Molecular mechanism of angiogenesis in colorectal cancer

Colorectal cancer (CRC) is one of the healthcare burdens in South Africa with a high probability of cancer relapse. Colorectal cancer has been demonstrated to be caused by oncogene activation and deactivation of tumor suppressor genes in the system. Human diseases such as cancer have been reported to be associated with vascular dysfunction which contributes to malignancy, tumor evasion, and metastasis. Vascular dysfunction in most tumors has led to treatment resistance and cancer relapses. The expression of vascular endothelial growth factor is mediated by HIF-1 during oxidative stress, hypoxic conditions, or mediated by epidermal growth factor receptor as an oncogene in the development of new abnormal blood vessels in tumors, as well as metastasis in CRC. Angiogenic targeted therapies that are developed thus far against colorectal cancer have been shown to improve the survival rate of patients, nonetheless, poor prognosis is still a major issue for metastatic CRC. Angiogenesis is a critical and promising target for the inhibition of tumor growth, progression, and metastatic CRC therapies. In this review, we report some of the molecular mechanisms of angiogenesis in colorectal cancer.

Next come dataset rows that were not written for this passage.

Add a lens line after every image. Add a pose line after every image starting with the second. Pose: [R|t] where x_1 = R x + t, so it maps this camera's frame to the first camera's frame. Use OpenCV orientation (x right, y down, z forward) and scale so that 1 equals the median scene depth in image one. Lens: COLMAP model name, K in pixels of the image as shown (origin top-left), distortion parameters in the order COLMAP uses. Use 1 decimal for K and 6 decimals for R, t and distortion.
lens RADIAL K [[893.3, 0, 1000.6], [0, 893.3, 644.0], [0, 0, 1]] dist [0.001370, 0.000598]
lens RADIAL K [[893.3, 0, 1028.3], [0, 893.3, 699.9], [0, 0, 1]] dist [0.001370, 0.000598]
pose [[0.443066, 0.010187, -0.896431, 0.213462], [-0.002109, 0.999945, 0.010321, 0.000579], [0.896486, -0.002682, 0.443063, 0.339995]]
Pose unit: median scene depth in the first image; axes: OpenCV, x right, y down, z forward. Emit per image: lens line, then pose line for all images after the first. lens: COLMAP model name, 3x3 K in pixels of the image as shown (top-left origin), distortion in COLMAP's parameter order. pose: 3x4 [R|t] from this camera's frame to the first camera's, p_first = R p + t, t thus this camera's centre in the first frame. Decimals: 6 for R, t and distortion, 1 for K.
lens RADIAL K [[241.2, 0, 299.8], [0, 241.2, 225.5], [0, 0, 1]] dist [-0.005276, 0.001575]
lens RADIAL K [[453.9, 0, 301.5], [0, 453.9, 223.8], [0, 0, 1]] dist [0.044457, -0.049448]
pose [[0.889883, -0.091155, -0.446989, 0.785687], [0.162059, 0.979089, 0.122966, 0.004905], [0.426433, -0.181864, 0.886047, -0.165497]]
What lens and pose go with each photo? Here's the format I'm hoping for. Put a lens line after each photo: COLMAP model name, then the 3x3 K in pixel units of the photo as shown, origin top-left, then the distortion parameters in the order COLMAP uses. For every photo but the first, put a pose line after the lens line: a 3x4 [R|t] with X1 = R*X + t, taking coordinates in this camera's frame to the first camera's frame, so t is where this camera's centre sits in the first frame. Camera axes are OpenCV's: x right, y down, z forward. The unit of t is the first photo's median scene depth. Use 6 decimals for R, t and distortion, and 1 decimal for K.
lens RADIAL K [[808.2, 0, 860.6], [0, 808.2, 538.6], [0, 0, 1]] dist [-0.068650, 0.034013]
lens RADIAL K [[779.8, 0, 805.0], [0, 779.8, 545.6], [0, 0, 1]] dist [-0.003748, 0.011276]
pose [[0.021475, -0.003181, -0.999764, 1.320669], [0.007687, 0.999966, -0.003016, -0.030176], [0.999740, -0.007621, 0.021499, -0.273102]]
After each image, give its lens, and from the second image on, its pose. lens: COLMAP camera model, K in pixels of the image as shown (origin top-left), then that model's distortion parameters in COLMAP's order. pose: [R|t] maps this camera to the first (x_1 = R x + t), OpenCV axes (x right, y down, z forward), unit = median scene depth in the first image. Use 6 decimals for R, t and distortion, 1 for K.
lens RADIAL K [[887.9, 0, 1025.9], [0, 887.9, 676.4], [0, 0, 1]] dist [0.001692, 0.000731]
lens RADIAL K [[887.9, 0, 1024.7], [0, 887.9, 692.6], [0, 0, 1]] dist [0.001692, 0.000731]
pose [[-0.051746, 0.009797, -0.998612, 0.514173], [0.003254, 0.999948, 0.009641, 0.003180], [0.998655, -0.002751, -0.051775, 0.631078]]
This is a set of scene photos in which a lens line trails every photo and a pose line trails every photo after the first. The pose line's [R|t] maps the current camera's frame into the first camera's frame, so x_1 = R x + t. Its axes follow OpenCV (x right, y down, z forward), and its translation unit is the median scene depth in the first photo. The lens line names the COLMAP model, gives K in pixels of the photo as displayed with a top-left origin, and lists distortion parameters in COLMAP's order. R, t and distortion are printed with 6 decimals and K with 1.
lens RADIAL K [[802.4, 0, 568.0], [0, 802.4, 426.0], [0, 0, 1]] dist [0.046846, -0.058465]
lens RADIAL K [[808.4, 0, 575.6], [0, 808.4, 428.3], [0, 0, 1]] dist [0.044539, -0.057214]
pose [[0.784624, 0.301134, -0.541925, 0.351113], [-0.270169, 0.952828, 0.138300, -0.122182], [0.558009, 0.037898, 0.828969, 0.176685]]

The roles of epidermal growth factor receptor (EGFR), Hypoxia-induced factor-1 (HIF-1), and miRNAs as factors that contribute to the induction of VEGF activity to elicit tumor angiogenic pathway in colorectal cancer. Despite the limitations of CRC therapies, several studies have shown that the combination of conventional therapies and pro-angiogenic agents has slightly improved the survival rate of patients. Moreover, studies have shown several ways to target the pro-angiogenic factors in combating tumor angiogenesis and more research is still required to understand the molecular mechanism and pathogenesis of CRC.